Wilkins is the author of Tips for Singers: Rehearsing, Performing, and Auditioning, They Raised Me Up: A Black Single Mother and the Women Who Inspired Her, Damn Near White: An African American Family’s Rise from Slavery to Bittersweet Success, and Melody for Murder: A Bertie Bigelow Mystery.

  • Career Highlights
    • Former faculty member at New England Conservatory of Music and Tobin Community School
    • Former lecturer at Emerson College, Emmanuel College, and Fitchburg State College
    • Author of Damn Near White: An African American Family's Journey from Slavery to Bittersweet Success
  • Education
    • B.M., Oberlin Conservatory of Music
    • M.M., Eastman School of Music

In Their Own Words

"Having gone to two major conservatories—Oberlin and Eastman—I learned how to survive in a really competitive environment. So I'm aware of what the students are going through here at Berklee. I've been a professional on the gigging scene in Boston since 1986 and in other places before that. I play the drums, the bass. I sing, I play the piano. I have to bring all that into the classroom because in an ensemble class, you're teaching a whole group of people, so you never know what tools you'll need. You bring your whole personality in there with you."

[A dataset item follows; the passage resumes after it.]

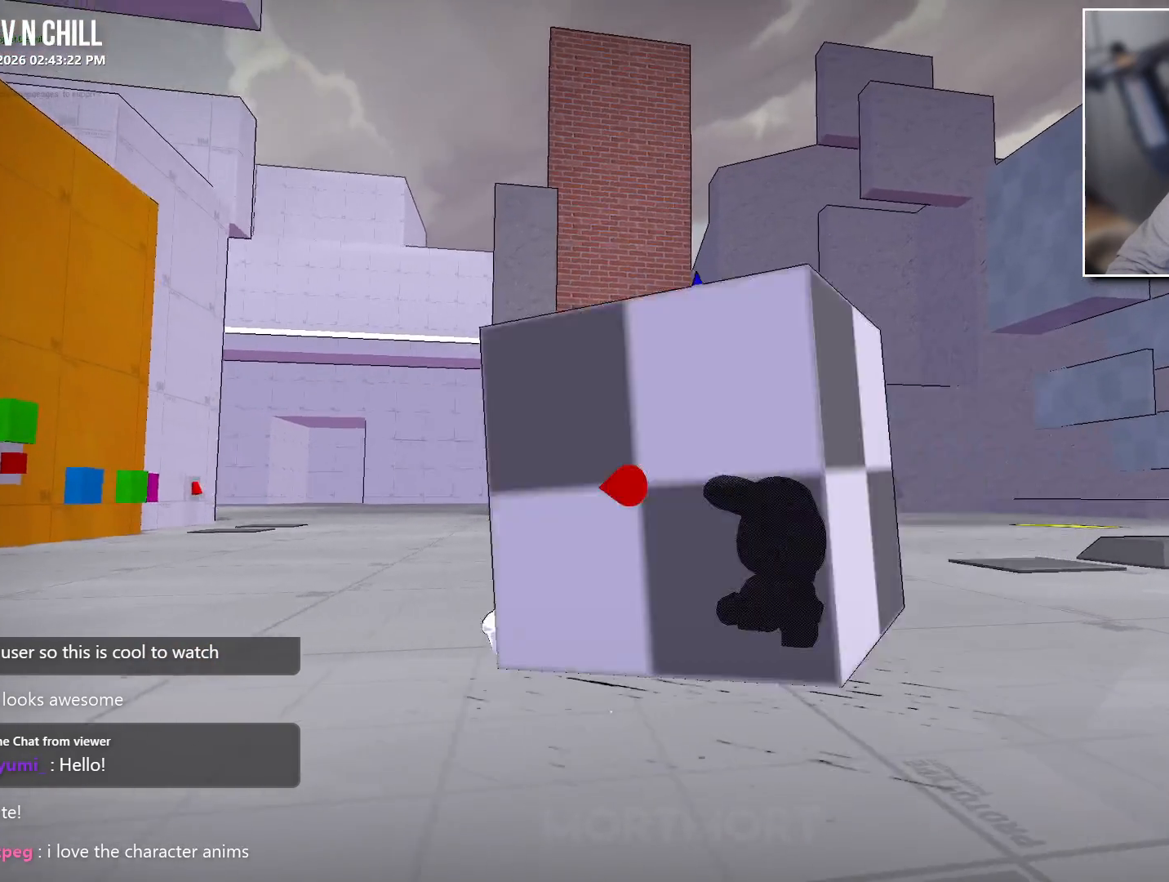
{"buttons": [], "left_stick": "left", "right_stick": "center", "events": [[100, "left_stick", "up-left"], [200, "left_stick", "up-right"], [250, "left_stick", "center"], [400, "left_stick", "left"]]}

"In a Berklee ensemble, you get to play with the same group of people for 15 weeks in a guided situation in which you're continually being monitored and mentored. We all go out and play gigs on our own. I do that myself, and that's one level of learning. But the kind of feedback that you get from being in the ensemble can help you see the things that you do well, don't do well, and how you can improve them. It's an educational experience, not just jamming and getting together."

"I try to keep things informal but challenging, and very personal. By the end of the semester, I usually know each of my students pretty well. I try to push them but not in a way that makes them feel uncomfortable or picked on. We are on an undertaking together, and it's my job to try to bring out the best in them during the semester. We have ensembles at all different levels, and at each level there's a different expectation for the specific material. But I'd like the students to feel that they've not only learned about music at whatever level they're supposed to, but that they've learned something about themselves. On the surface, you're learning the songs, but you're also learning how to relate to other people, how to play with other people, how to handle people who might tick you off—you're learning about yourself and your own style of working."